■ WRITTEN INSTRUCTION: Repeat word for word every line from the beginning of the records up to and including the line containing "scientific name: Pomaderris lanigera".

Stored entries
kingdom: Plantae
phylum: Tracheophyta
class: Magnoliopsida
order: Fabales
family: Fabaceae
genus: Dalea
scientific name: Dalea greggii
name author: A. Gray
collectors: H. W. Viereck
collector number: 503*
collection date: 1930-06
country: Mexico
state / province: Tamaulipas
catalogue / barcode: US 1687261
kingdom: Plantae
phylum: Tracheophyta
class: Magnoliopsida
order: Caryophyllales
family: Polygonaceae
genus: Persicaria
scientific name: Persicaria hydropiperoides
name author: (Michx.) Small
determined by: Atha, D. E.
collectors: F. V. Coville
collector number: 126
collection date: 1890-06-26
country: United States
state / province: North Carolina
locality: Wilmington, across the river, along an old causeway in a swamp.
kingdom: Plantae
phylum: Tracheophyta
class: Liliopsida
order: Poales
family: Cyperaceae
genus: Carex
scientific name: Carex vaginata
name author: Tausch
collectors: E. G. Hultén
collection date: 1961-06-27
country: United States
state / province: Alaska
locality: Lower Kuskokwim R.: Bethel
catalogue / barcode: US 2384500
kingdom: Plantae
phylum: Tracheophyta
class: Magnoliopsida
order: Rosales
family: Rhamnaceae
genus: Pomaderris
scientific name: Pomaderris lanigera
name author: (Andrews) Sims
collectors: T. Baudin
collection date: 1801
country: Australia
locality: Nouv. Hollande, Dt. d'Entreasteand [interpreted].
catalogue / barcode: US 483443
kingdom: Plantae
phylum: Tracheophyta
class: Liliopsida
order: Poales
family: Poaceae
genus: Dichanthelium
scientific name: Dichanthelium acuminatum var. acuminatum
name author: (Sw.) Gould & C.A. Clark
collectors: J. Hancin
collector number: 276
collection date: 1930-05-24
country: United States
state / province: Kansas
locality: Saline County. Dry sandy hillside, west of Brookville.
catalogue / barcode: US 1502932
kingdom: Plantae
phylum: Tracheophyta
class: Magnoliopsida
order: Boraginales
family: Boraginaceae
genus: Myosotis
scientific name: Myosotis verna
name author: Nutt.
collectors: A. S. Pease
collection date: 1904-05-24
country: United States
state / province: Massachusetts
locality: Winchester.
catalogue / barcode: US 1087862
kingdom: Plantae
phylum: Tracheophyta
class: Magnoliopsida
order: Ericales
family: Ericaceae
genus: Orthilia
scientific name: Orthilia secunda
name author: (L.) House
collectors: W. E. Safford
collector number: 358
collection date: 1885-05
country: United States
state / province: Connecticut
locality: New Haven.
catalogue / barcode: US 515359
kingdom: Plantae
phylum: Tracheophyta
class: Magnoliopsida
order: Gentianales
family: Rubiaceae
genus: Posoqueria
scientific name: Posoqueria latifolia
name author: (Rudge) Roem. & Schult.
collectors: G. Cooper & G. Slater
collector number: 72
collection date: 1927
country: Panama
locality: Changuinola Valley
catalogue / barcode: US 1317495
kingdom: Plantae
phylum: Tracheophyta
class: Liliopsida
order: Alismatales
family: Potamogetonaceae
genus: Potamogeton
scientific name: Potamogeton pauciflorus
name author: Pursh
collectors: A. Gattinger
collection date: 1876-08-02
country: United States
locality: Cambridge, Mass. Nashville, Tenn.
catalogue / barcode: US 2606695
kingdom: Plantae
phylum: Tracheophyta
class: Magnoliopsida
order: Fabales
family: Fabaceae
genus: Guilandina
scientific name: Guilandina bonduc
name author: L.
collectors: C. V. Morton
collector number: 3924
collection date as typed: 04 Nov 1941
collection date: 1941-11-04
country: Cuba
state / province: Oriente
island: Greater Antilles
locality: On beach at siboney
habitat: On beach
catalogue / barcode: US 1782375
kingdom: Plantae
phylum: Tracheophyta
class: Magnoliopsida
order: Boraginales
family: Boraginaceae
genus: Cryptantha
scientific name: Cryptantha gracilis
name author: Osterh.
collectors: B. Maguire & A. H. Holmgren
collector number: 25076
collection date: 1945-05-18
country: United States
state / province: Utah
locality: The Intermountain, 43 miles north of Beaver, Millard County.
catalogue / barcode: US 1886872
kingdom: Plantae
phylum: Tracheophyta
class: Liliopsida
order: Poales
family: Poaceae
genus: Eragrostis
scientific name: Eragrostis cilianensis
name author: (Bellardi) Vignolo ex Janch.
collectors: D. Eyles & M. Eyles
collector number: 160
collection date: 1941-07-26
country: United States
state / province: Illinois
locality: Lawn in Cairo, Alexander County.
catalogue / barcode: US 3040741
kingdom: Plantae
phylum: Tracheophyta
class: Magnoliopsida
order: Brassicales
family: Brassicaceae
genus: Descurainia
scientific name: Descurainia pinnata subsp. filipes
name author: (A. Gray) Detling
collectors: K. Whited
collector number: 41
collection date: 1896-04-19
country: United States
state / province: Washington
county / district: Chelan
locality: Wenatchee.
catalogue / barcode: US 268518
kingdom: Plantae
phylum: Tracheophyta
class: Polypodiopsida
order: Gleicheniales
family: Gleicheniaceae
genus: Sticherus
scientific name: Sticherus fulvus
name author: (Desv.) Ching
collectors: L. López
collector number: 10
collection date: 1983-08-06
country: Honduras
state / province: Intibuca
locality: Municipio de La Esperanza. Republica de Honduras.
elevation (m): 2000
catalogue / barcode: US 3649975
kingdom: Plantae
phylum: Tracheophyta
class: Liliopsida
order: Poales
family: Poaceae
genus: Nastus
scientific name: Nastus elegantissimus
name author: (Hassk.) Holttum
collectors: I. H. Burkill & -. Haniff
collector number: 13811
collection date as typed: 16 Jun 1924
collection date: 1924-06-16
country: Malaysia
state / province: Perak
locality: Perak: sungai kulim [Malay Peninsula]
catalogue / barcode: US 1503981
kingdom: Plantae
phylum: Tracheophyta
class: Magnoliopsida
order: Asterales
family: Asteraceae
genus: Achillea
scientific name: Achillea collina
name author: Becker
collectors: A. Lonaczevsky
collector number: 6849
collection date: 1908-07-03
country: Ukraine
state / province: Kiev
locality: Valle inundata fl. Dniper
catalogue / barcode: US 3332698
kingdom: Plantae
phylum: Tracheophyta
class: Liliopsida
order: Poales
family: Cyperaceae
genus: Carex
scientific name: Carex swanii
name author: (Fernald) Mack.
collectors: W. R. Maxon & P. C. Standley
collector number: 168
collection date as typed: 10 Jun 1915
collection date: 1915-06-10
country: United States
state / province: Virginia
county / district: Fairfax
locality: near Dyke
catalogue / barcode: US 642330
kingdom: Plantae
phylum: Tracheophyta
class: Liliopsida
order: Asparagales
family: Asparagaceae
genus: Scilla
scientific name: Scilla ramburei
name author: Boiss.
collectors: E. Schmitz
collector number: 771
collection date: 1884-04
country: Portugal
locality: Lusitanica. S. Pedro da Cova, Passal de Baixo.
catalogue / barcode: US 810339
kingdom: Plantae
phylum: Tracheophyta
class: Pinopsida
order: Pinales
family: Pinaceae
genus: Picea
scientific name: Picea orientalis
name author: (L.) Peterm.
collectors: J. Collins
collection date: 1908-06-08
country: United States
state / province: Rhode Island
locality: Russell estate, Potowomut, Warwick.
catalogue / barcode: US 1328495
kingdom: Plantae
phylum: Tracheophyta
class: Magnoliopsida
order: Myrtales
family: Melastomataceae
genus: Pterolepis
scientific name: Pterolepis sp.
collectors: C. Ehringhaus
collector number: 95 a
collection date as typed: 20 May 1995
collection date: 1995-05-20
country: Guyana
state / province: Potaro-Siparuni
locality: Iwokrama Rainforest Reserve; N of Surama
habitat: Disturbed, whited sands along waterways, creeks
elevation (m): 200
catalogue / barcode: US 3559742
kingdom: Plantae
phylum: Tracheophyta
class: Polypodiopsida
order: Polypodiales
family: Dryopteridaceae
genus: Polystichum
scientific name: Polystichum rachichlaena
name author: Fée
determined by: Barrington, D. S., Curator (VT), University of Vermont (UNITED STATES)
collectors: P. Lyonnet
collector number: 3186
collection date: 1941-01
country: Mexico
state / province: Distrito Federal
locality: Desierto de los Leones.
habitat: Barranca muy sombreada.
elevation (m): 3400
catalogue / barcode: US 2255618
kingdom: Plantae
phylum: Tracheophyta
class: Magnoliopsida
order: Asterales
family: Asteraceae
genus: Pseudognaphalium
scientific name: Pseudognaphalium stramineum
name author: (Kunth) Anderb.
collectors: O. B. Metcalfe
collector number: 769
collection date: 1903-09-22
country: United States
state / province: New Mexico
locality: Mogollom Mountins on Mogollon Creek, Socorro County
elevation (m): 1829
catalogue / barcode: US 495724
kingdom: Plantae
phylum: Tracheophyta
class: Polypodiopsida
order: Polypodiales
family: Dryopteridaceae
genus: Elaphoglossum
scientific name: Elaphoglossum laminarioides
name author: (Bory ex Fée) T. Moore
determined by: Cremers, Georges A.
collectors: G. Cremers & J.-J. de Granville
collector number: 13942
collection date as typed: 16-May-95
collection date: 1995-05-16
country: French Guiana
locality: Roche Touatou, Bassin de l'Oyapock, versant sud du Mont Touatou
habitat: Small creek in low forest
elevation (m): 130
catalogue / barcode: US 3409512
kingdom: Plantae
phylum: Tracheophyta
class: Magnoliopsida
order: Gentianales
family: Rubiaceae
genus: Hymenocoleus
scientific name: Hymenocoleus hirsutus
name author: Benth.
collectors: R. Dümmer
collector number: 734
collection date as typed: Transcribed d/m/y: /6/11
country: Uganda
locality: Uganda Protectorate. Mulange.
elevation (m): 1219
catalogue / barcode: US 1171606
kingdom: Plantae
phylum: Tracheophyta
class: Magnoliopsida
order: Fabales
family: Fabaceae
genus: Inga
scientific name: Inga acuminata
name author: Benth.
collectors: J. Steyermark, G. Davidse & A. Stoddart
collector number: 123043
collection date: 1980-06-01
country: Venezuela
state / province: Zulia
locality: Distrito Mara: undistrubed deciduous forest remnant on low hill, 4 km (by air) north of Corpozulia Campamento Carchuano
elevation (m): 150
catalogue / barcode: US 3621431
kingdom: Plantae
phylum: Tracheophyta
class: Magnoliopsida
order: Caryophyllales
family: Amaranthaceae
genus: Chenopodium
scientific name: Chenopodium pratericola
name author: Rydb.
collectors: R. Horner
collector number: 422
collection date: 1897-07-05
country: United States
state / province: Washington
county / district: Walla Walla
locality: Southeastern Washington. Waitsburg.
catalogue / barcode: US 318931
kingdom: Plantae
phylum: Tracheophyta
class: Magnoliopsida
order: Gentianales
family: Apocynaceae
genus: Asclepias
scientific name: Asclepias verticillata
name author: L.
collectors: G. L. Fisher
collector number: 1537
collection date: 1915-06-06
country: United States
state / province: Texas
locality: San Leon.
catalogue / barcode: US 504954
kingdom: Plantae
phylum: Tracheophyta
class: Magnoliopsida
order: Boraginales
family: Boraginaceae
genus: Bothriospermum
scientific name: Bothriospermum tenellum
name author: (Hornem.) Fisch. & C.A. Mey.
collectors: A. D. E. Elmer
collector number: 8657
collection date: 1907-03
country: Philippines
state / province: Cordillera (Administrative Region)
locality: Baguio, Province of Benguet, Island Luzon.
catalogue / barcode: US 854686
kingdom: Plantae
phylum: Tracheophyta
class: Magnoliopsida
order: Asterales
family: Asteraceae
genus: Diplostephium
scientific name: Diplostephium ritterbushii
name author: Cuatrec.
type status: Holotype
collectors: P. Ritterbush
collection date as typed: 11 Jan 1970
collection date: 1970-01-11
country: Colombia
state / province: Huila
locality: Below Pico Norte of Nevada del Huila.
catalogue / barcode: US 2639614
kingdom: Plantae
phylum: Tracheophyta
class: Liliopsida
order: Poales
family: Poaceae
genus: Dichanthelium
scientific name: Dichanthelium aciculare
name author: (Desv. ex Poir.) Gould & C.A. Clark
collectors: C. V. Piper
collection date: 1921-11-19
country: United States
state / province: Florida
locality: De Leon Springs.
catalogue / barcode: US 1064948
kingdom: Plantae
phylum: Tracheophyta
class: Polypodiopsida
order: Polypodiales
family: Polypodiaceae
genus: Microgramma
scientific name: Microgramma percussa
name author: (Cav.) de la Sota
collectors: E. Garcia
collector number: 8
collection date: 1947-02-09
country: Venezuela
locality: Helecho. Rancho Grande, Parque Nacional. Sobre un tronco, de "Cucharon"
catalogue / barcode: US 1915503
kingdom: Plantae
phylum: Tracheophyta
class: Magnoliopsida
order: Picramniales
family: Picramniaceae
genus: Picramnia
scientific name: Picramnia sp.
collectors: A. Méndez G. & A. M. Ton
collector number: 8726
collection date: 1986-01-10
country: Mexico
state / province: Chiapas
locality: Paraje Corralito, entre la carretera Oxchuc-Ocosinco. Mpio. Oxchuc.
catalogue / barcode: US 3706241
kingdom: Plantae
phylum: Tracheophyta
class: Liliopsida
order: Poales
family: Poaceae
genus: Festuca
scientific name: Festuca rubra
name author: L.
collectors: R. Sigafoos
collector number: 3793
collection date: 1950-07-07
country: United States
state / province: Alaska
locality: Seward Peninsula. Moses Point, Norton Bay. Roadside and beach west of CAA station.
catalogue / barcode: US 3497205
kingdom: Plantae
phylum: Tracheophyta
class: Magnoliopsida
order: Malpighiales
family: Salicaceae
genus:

■ FULL SOLUTION:
kingdom: Plantae
phylum: Tracheophyta
class: Magnoliopsida
order: Fabales
family: Fabaceae
genus: Dalea
scientific name: Dalea greggii
name author: A. Gray
collectors: H. W. Viereck
collector number: 503*
collection date: 1930-06
country: Mexico
state / province: Tamaulipas
catalogue / barcode: US 1687261
kingdom: Plantae
phylum: Tracheophyta
class: Magnoliopsida
order: Caryophyllales
family: Polygonaceae
genus: Persicaria
scientific name: Persicaria hydropiperoides
name author: (Michx.) Small
determined by: Atha, D. E.
collectors: F. V. Coville
collector number: 126
collection date: 1890-06-26
country: United States
state / province: North Carolina
locality: Wilmington, across the river, along an old causeway in a swamp.
kingdom: Plantae
phylum: Tracheophyta
class: Liliopsida
order: Poales
family: Cyperaceae
genus: Carex
scientific name: Carex vaginata
name author: Tausch
collectors: E. G. Hultén
collection date: 1961-06-27
country: United States
state / province: Alaska
locality: Lower Kuskokwim R.: Bethel
catalogue / barcode: US 2384500
kingdom: Plantae
phylum: Tracheophyta
class: Magnoliopsida
order: Rosales
family: Rhamnaceae
genus: Pomaderris
scientific name: Pomaderris lanigera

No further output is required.